14 Kasım 2014 Cuma

Keltler ve Turkije (Türkiye)


2000 yıllarında Keltler anavatanları  olan Orta Avrupa’dan göç etmişlerdir, Çoğu İspanya Galya ve Britanya adalarına yerleşmiş diye bilgi alınır nette araştırıldığında..

Aytunç Altındal’ın videosunu izlerken alabildiğim kadarı ile Keltler ile ilgili önemli olan kısımları not aldım, videoyu yazının sonuna ekledim, benim not aldığım dakikalar 15:00 ve 39:00 zaman aralığıdır ..

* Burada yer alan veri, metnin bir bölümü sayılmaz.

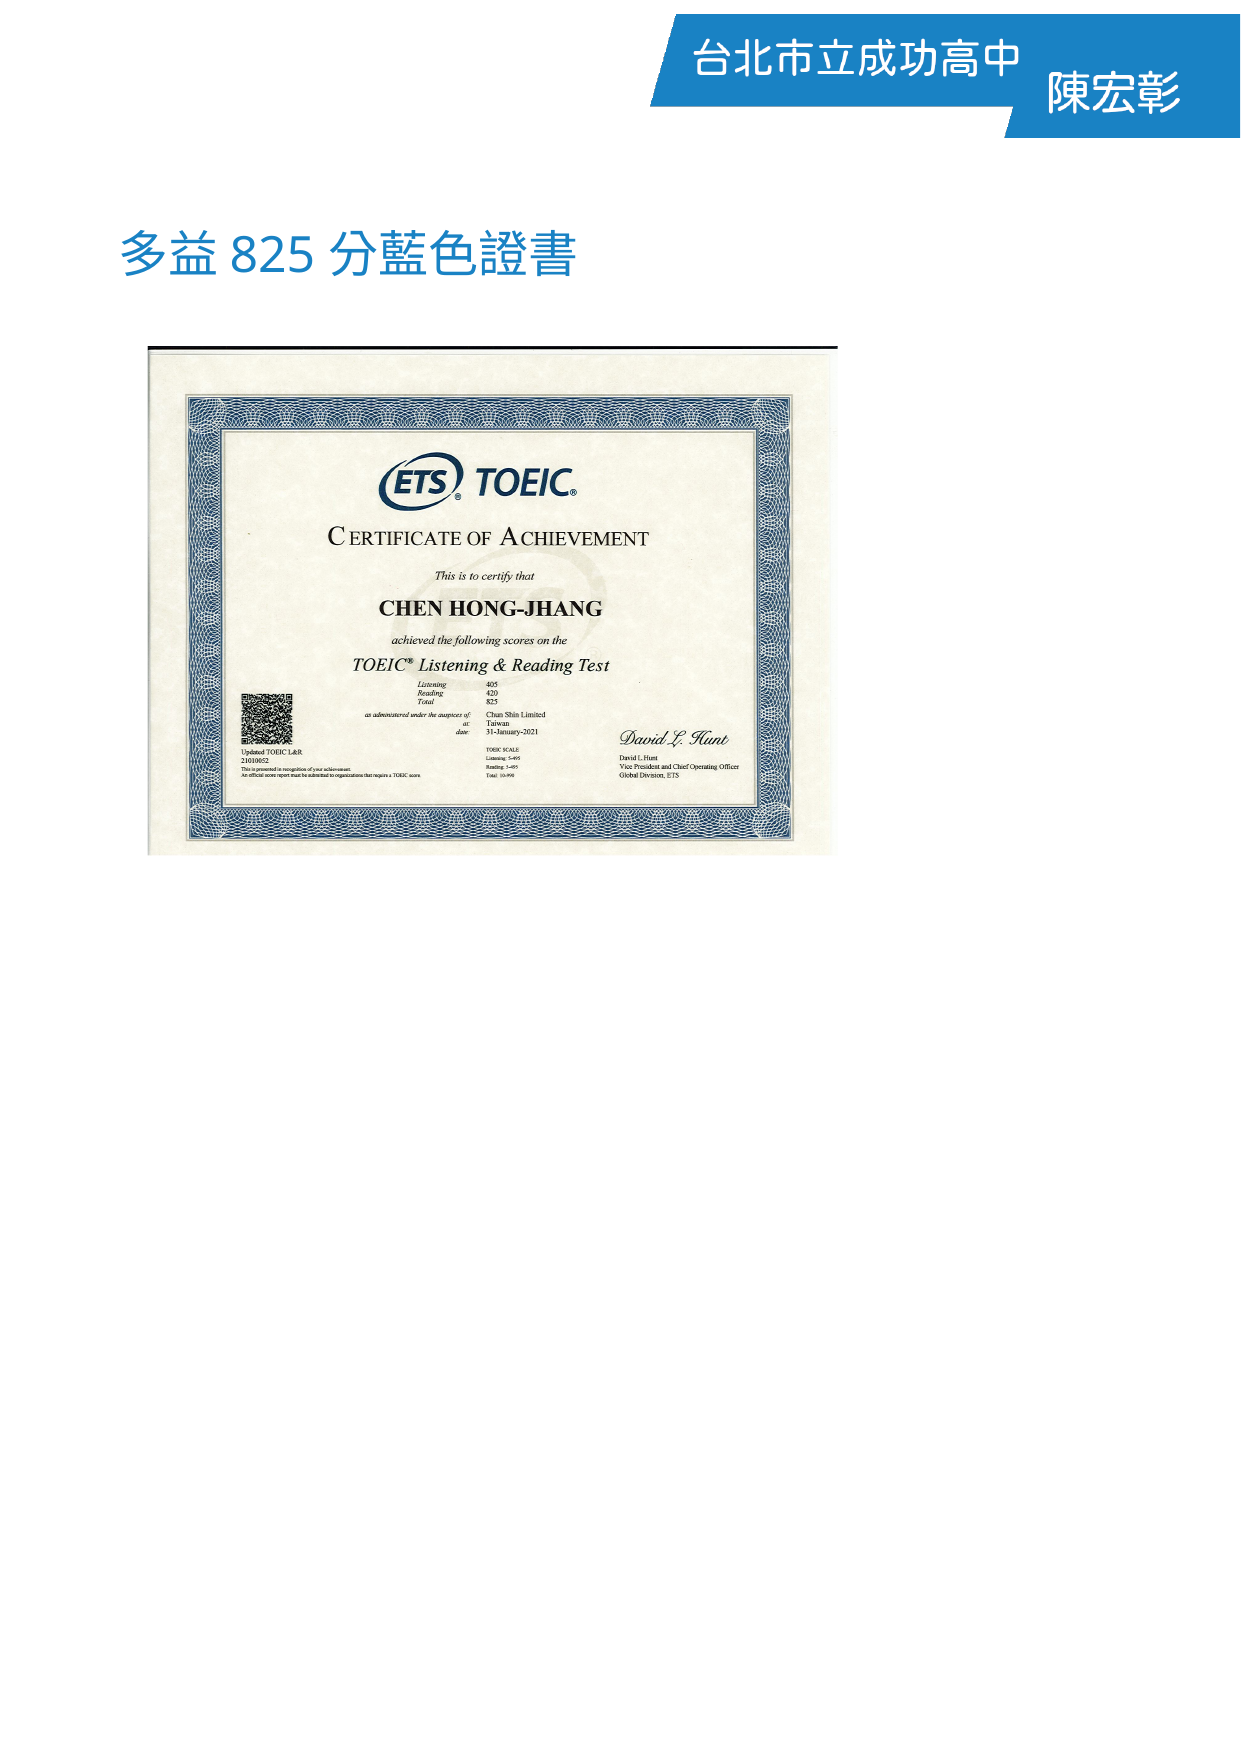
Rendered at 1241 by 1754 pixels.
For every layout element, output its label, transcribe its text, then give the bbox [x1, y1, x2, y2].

subtitle 多益 825 分藍色證書 [118, 214, 1122, 287]
picture [0, 0, 1241, 152]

KELTLER VE TURKİJE ( TÜRKİYE)

Keltler Türkiye için en önemli Halk topluluğudur , Dünya’ca ünlü Truva savaşları Kelt’lerin savaşlarıydı,

Anadolu ismi konmadan önce Galatea denen bu  bölgede  yaşayan insanlar Keltti, burası Anadolu nun göbeğiydi, Batıda Uşak, Aydın,Eskişehir, Doğuda Sivas, Şarkışla civarı  Aşağıda Toroslar ve yukarıda  Tonya Merzifon Samsun civarı, bu bölge Galatea  idi yani Kelt’lerin gelip devlet kurdukları yer ..

İ.Ö 700 lü yıllarda,Truva savaşlarından çok sonra, Keltler, İyonya denilen bu bölgeye geliyorlar, o zaman adı Anadolu falan değil, İyonya olarak geçiyor..

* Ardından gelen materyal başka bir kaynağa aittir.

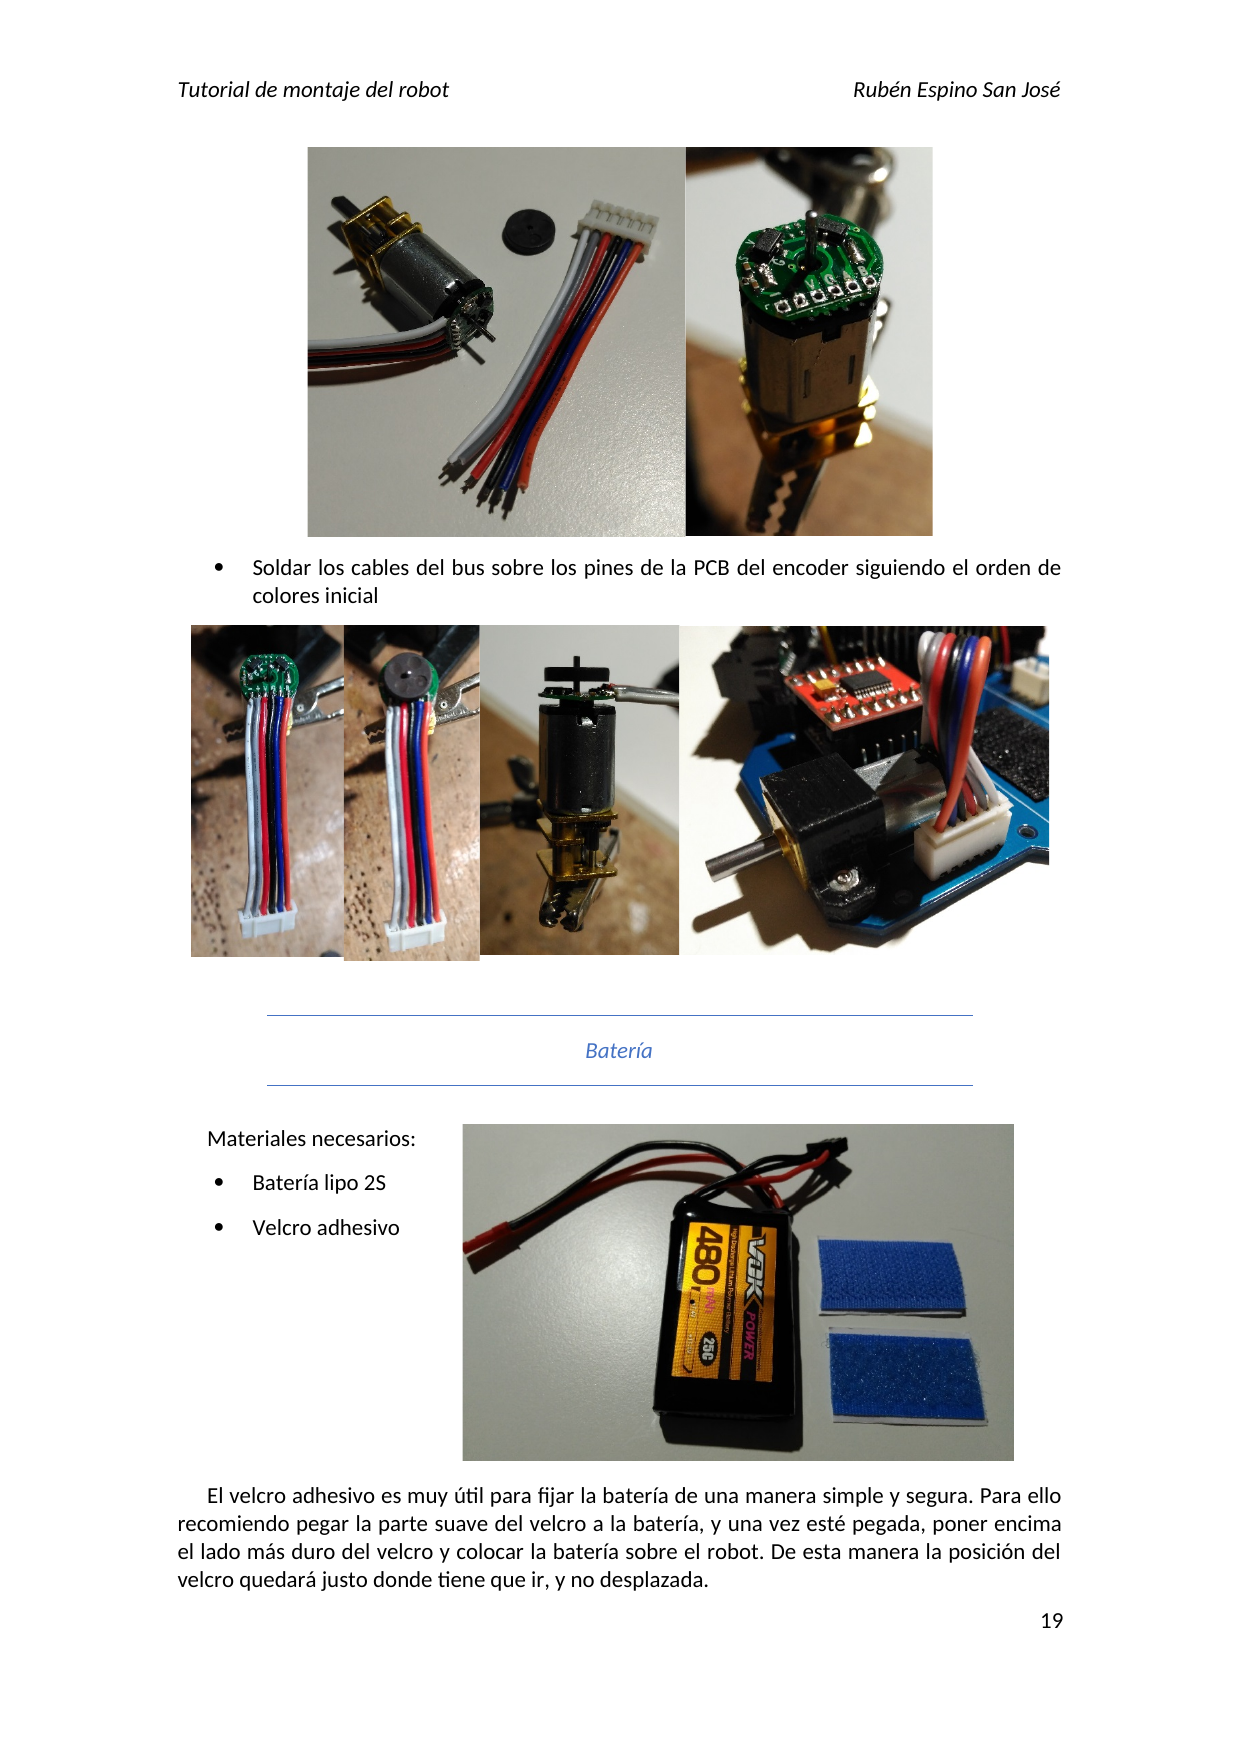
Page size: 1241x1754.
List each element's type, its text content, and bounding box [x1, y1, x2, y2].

list [1014, 1168, 1063, 1196]
text Materiales necesarios: [177, 1124, 462, 1152]
list Soldar los cables del bus sobre los pines de la PCB del encoder siguiendo el orden de colores inicial [215, 553, 1063, 609]
list Velcro adhesivo [215, 1213, 462, 1241]
text [1014, 1124, 1063, 1152]
list Batería lipo 2S [215, 1168, 462, 1196]
list [1014, 1213, 1063, 1241]
text Batería [267, 1016, 973, 1085]
text El velcro adhesivo es muy útil para fijar la batería de una manera simple y segura. Para ello recomiendo pegar la parte suave del velcro a la batería, y una vez esté pegada, poner encima el lado más duro del velcro y colocar la batería sobre el robot. De esta manera la posición del velcro quedará justo donde tiene que ir, y no desplazada. [177, 1481, 1063, 1593]
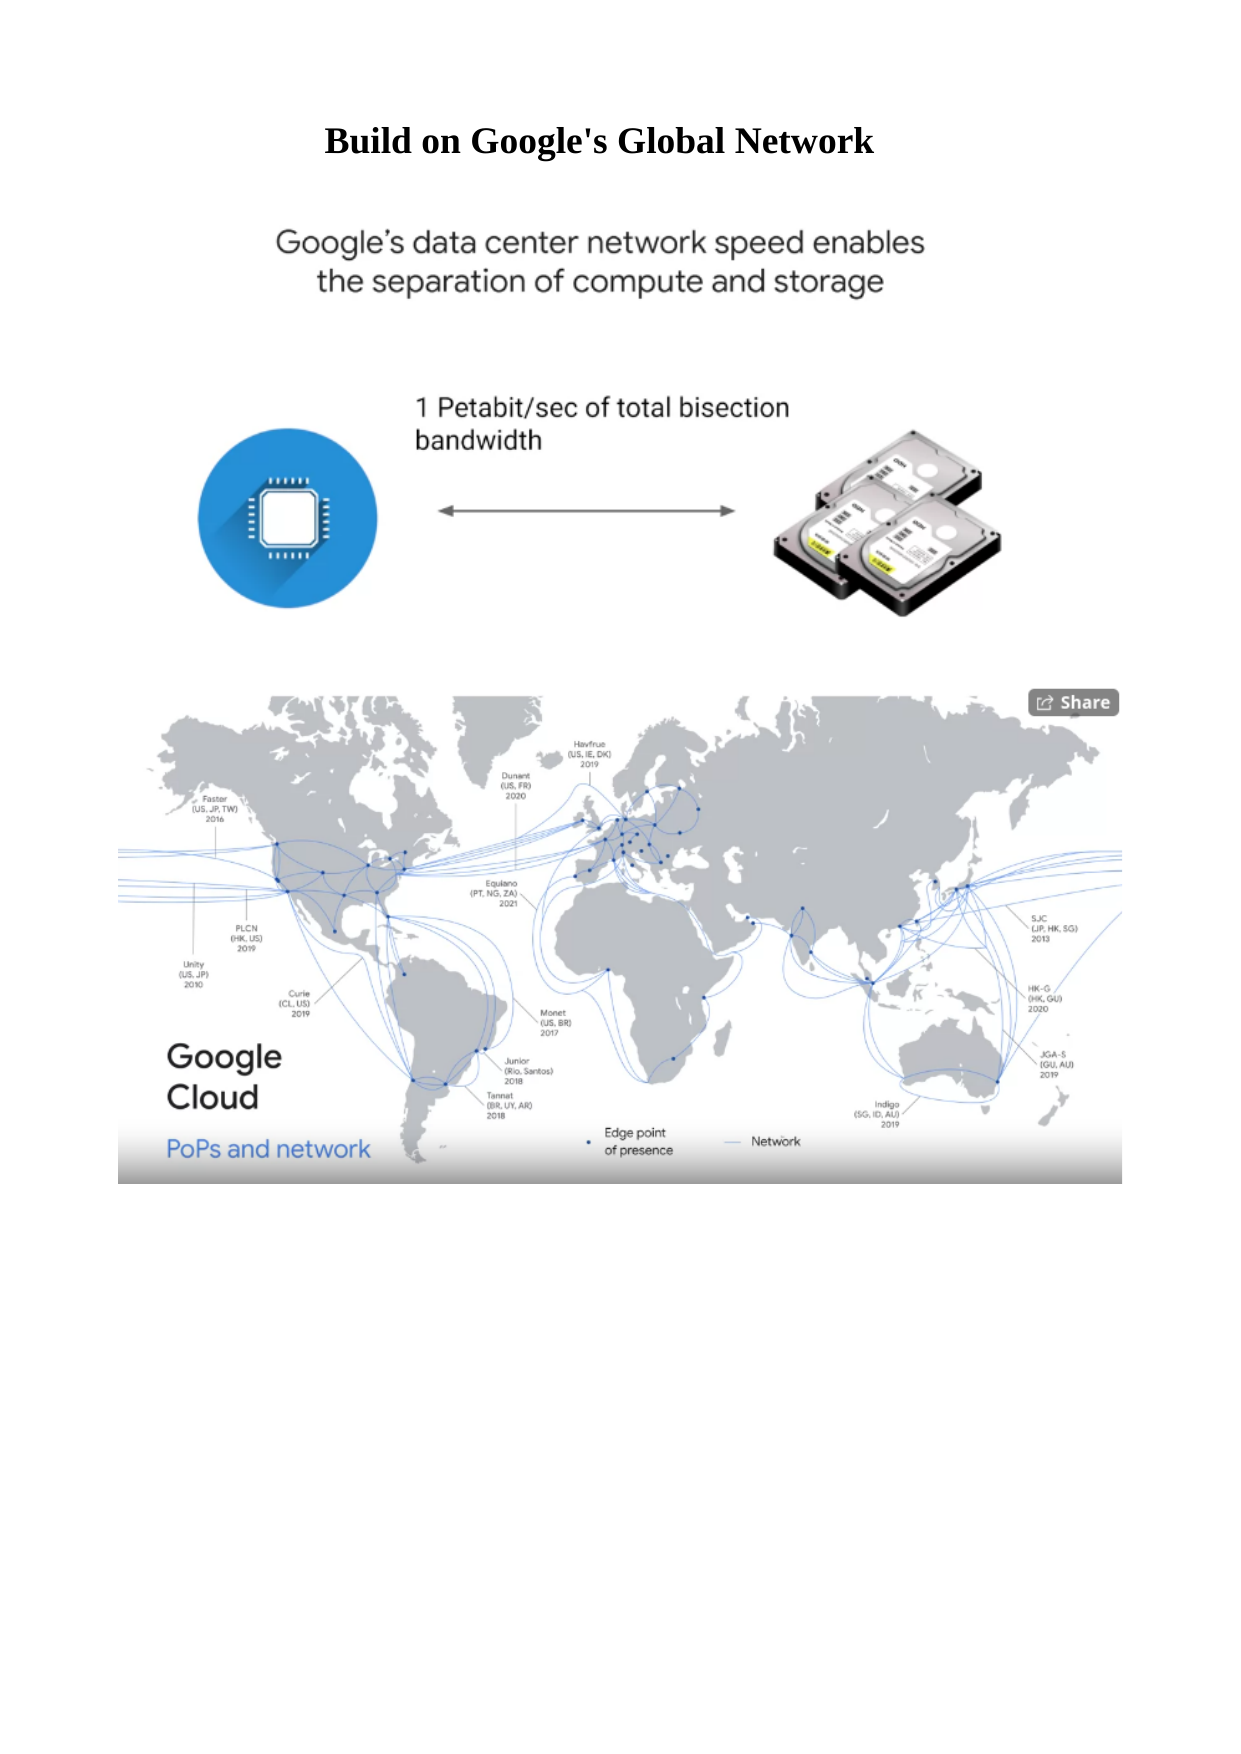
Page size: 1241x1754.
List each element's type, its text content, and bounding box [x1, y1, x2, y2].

subtitle Build on Google's Global Network [118, 118, 1122, 161]
picture [118, 202, 1123, 641]
picture [118, 669, 1123, 1184]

Keltler Galler’ den yola çıkıp Yunanistan üzerinden İyonya topraklarına geliyorlar , geldiklerinde buraya bir isim veriyorlar “Turkije” (j - y diye okunur) 

Kelt’lerin geldikleri yer olan Galler deki en önemli şehirleri ve aynı zamanda başkent’lerinin adı, Turkije yani Türkiye idi,   Keltler Türkiye’den gelip, buraya Türkiye’yi kurmak istiyorlardı,  kendi Turkije’lerini

Yani Türkiye adı, Türkler’den önce bu topraklarda kullanıldı ..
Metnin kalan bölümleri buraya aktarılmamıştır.